[Saved entries]
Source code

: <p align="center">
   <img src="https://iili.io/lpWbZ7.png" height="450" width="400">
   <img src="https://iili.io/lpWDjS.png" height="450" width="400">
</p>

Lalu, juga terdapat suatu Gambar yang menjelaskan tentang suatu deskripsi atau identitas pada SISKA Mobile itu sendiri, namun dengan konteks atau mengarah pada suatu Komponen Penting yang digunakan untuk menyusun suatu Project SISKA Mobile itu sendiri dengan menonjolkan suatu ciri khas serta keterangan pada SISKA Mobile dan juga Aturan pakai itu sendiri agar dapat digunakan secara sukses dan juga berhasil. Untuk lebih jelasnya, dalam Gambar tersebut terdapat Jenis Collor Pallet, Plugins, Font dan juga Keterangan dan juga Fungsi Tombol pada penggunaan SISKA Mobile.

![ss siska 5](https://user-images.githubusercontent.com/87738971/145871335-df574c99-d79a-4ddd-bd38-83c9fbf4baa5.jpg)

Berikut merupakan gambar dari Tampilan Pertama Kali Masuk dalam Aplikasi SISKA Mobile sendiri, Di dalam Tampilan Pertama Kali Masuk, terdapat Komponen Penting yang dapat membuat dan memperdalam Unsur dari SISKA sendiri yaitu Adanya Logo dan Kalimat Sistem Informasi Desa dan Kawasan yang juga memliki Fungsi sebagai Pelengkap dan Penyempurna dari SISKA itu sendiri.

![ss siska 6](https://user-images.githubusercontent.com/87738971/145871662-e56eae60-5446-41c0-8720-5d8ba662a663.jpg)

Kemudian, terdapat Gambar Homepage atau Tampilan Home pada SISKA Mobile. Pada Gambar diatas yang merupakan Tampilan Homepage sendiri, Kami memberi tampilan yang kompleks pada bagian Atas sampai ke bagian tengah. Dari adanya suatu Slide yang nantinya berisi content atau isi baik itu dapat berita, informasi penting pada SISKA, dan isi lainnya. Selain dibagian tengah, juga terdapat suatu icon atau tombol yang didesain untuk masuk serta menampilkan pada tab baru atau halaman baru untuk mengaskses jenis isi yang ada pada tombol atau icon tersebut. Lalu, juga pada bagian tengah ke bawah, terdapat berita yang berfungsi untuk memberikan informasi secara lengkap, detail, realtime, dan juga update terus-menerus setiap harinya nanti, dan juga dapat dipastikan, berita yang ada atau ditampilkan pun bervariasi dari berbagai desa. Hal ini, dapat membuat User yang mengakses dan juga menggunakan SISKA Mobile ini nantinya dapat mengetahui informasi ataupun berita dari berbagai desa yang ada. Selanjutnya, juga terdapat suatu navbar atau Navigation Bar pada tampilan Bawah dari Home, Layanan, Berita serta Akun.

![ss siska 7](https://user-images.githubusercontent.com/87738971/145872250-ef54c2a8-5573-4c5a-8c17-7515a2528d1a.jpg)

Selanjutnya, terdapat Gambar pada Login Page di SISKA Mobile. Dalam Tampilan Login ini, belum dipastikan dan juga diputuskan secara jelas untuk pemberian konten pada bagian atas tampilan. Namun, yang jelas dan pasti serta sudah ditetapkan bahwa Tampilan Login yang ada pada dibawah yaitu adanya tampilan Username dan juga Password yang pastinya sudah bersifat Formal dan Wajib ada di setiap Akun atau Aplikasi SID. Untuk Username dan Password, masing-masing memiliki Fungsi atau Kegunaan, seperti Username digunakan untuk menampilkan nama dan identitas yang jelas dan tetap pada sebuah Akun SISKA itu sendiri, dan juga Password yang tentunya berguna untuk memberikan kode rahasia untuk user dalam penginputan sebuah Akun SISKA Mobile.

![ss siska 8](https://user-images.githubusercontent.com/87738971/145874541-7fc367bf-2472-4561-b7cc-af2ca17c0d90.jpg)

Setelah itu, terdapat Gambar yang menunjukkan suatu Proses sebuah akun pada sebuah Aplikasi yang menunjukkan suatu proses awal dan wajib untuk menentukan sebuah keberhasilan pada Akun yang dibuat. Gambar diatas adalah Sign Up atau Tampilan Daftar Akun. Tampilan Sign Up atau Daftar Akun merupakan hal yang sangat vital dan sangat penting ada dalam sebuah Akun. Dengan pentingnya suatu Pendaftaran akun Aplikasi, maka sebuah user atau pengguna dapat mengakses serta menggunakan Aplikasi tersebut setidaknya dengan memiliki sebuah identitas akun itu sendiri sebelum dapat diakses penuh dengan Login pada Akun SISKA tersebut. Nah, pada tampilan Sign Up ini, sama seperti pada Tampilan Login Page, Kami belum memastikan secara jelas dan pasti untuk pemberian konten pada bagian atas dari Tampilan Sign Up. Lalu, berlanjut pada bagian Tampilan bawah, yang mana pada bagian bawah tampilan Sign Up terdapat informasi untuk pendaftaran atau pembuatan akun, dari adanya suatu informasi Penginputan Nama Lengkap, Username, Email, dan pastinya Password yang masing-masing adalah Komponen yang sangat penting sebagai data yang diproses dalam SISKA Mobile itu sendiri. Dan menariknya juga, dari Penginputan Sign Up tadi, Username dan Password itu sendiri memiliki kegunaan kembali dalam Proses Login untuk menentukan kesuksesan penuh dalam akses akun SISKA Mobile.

--

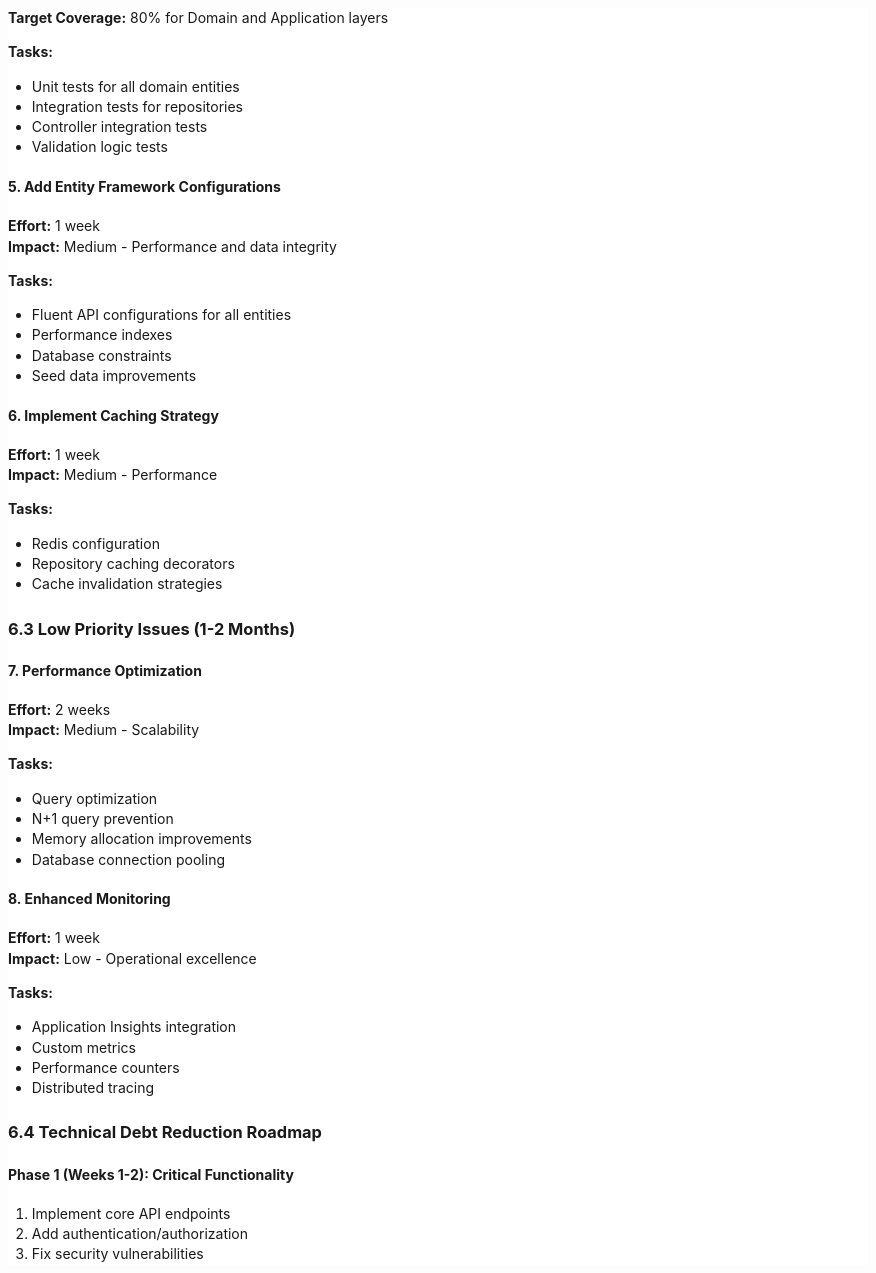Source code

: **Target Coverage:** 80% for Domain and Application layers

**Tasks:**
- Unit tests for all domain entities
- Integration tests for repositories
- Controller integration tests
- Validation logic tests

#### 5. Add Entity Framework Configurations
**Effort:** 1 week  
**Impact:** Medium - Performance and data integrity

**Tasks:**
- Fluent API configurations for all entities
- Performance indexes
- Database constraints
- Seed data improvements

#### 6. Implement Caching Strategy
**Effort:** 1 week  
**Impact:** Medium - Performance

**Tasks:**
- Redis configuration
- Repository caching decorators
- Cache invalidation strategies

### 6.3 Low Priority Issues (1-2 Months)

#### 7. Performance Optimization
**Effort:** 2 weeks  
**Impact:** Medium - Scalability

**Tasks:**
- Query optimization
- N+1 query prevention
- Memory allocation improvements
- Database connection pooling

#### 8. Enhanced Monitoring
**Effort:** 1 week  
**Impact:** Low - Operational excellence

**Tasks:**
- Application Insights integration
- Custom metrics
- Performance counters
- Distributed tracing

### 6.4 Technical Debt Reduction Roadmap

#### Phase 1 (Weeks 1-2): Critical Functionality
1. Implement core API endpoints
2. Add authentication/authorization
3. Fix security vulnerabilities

**Directive:** Will you return exactly the lines above from the one with "- Redis configuration" down to the one with "- Memory allocation improvements", counting both as part of the range?

**Output of the task:**
- Redis configuration
- Repository caching decorators
- Cache invalidation strategies

### 6.3 Low Priority Issues (1-2 Months)

#### 7. Performance Optimization
**Effort:** 2 weeks  
**Impact:** Medium - Scalability

**Tasks:**
- Query optimization
- N+1 query prevention
- Memory allocation improvements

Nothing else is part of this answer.